Waar alle deelnemende arbeidsrecht advocaten en HRM-managers het over eens zijn, is dat bij het oplossen van hedendaagse kwesties op de werkvloer de productiviteit, effectiviteit en tevredenheid van personeel leidend moeten zijn. Ook bestaat er brede overeenstemming dat veel van de huidige nationale wetgevingen ontoereikend en soms zelfs in de weg staan om met dit doel broodnodige innovatieve verbeteringen te bereiken. Er is toenemende bewustzijn dat huidige beloningsstructuren vaak niet voldoen, zoals bonusafspraken, en dat interne begeleiding en opleidingen vaak fors te kort schieten. Het streven naar gelijke beloning tussen mannen en vrouwen en het doorbreken van het beruchte glazen plafond boeken onvoldoende vooruitgang, evenmin als het kunnen bieden van een gezond evenwicht tussen werk en privéleven. Niet voor niets worstelen veel bedrijven met het aannemen en vast houden van goed personeel. Ook is het de vraag of er voldoende rechtsbescherming is om de toename van moderne beroepsziektes zoals overspannenheid voor te blijven. Voor bedrijven ligt een forse uitdaging om intern tot bevredigend personeelsbeleid over al deze kwesties te komen. Voor multinationals komt hier nog als uitdaging bij de wens om enerzijds te komen tot wereldwijde harmonisatie van personeelsbeleid, waartegenover de behoefte staat van lokale vestigingen aan autonome bevoegdheden en het kunnen rekening houden met lokale waarden en normen.

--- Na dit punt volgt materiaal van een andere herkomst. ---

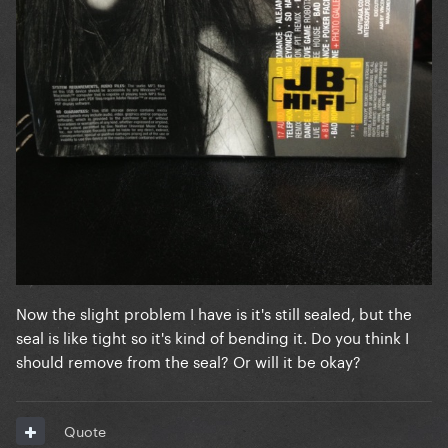
Now the slight problem I have is it's still sealed, but the
seal is like tight so it's kind of bending it. Do you think I
should remove from the seal? Or will it be okay?
Quote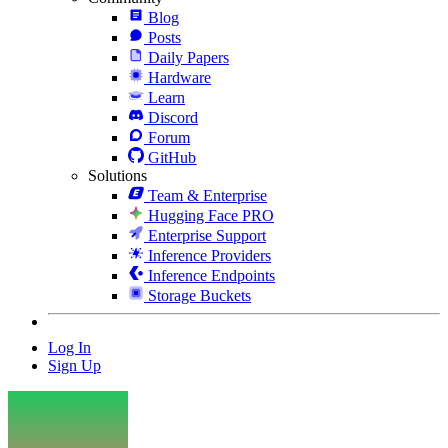
Blog
Posts
Daily Papers
Hardware
Learn
Discord
Forum
GitHub
Solutions
Team & Enterprise
Hugging Face PRO
Enterprise Support
Inference Providers
Inference Endpoints
Storage Buckets
Log In
Sign Up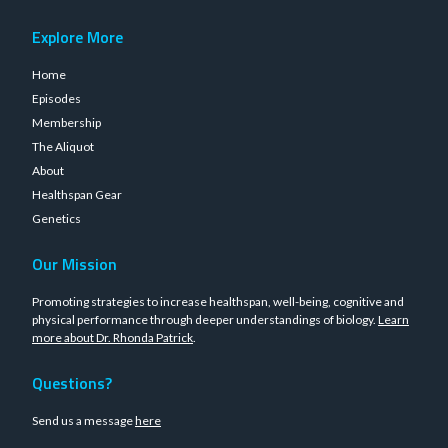
Explore More
Home
Episodes
Membership
The Aliquot
About
Healthspan Gear
Genetics
Our Mission
Promoting strategies to increase healthspan, well-being, cognitive and
physical performance through deeper understandings of biology.
Learn
more about Dr. Rhonda Patrick
.
Questions?
Send us a message
here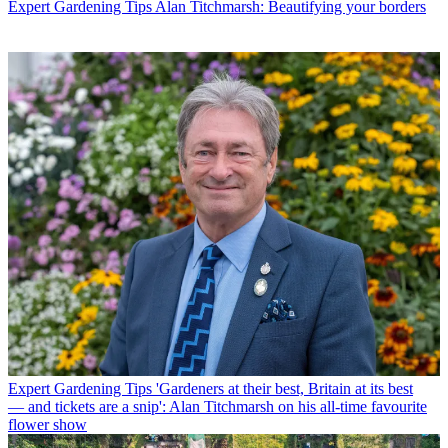
Expert Gardening Tips
Alan Titchmarsh: Beautifying your borders
Expert Gardening Tips
'Gardeners at their best, Britain at its best
— and tickets are a snip': Alan Titchmarsh on his all-time favourite
flower show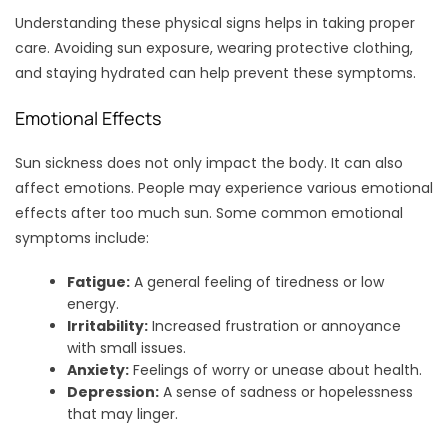
Understanding these physical signs helps in taking proper
care. Avoiding sun exposure, wearing protective clothing,
and staying hydrated can help prevent these symptoms.
Emotional Effects
Sun sickness does not only impact the body. It can also
affect emotions. People may experience various emotional
effects after too much sun. Some common emotional
symptoms include:
Fatigue:
A general feeling of tiredness or low
energy.
Irritability:
Increased frustration or annoyance
with small issues.
Anxiety:
Feelings of worry or unease about health.
Depression:
A sense of sadness or hopelessness
that may linger.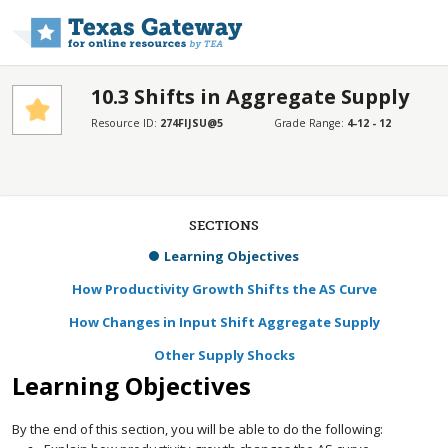
Skip to main content
10.3 Shifts in Aggregate Supply
Resource ID:
274FIJSU@5
Grade Range:
4-12 - 12
SECTIONS
Learning Objectives
How Productivity Growth Shifts the AS Curve
How Changes in Input Shift Aggregate Supply
Other Supply Shocks
Learning Objectives
By the end of this section, you will be able to do the following:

1. Verbeter de beloningsvormen
De deelnemers zijn het er over eens dat bonusafspraken meestal niet de zaligmakende oplossing zijn om personeel tevreden te kunnen stellen. Niet in de laatste plaats voelen bedrijven de maatschappelijke kritiek op bonusregelingen. Niet voor niets nemen steeds meer landen hiertegen wettelijke en fiscale maatregelen. Ook zijn veel bedrijven zich ervan bewust dat de criteria op basis waarvan zij bonussen toekennen vaak lastig meetbaar zijn, vaak teveel gericht op individuele prestaties op korte termijn, terwijl collectieve en lange termijn bedrijfsdoelstellingen door individuele werknemers onvoldoende kunnen worden beïnvloed om bonustoezeggingen effectief te kunnen laten zijn. Gebleken is dat bonustoezeggingen tegenwoordig vaak nauwelijks nog bijdragen aan toename van de gemiddelde arbeidsproductiviteit. De onafwendbare conclusie is dat bedrijven naar andere vormen van beloning moeten zoeken om meer personeelstevredenheid, effectiviteit en productiviteit te kunnen bereiken.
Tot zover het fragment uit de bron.